Clostridium thermocellum is a candidate consolidated bioprocessing biocatalyst, which is a microorganism that expresses enzymes for both cellulose hydrolysis and its fermentation to produce fuels such as lignocellulosic ethanol. However, C. thermocellum is relatively sensitive to ethanol compared to ethanologenic microorganisms such as yeast and Zymomonas mobilis that are used in industrial fermentations but do not possess native enzymes for industrial cellulose hydrolysis.

Results

In this study, C. thermocellum was grown to mid-exponential phase and then treated with ethanol to a final concentration of 3.9 g/L to investigate its physiological and regulatory responses to ethanol stress.
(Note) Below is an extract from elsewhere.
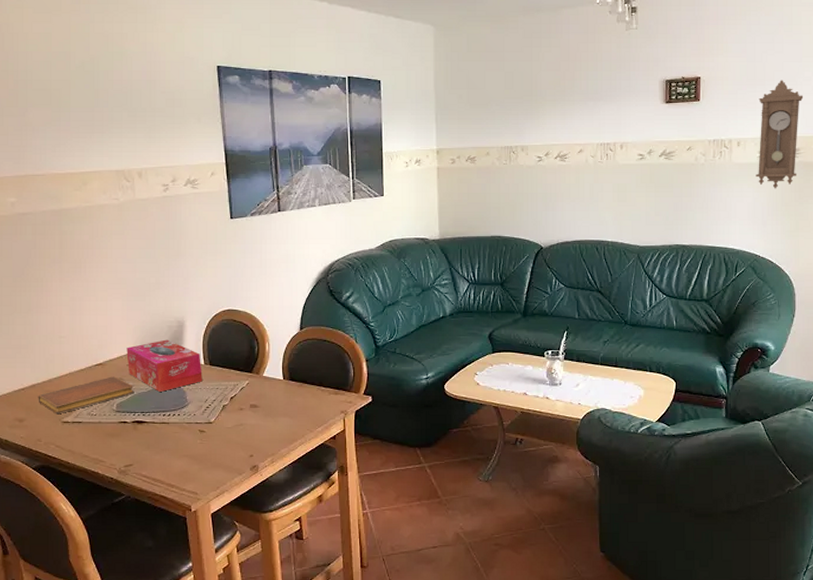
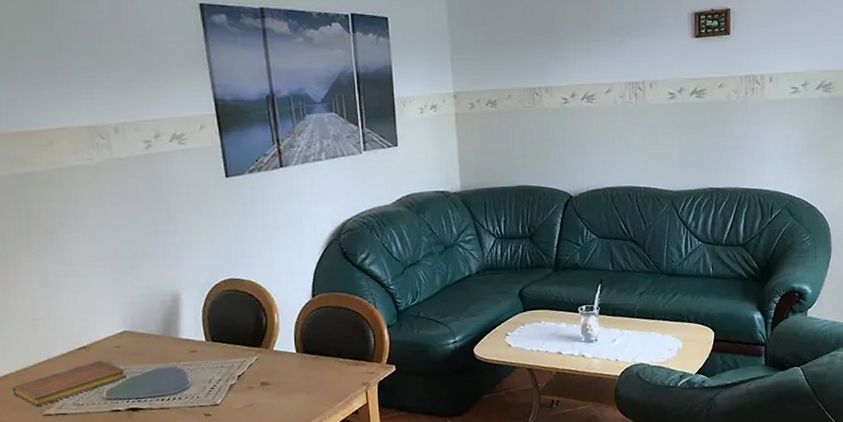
tissue box: present [126,339,203,392] -> none [114,315,205,374]
pendulum clock: present [756,80,804,189] -> none [789,11,835,126]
Samples were taken pre-shock and 2, 12, 30, 60, 120, and 240 min post-shock, and from untreated control fermentations for systems biology analyses. Cell growth was arrested by ethanol supplementation with intracellular accumulation of carbon sources such as cellobiose, and sugar phosphates, including fructose-6-phosphate and glucose-6-phosphate. The largest response of C. thermocellum to ethanol shock treatment was in genes and proteins related to nitrogen uptake and metabolism, which is likely important for redirecting the cells physiology to overcome inhibition and allow growth to resume.

Conclusion

This study suggests possible avenues for metabolic engineering and provides comprehensive, integrated systems biology datasets that will be useful for future metabolic modeling and strain development endeavors.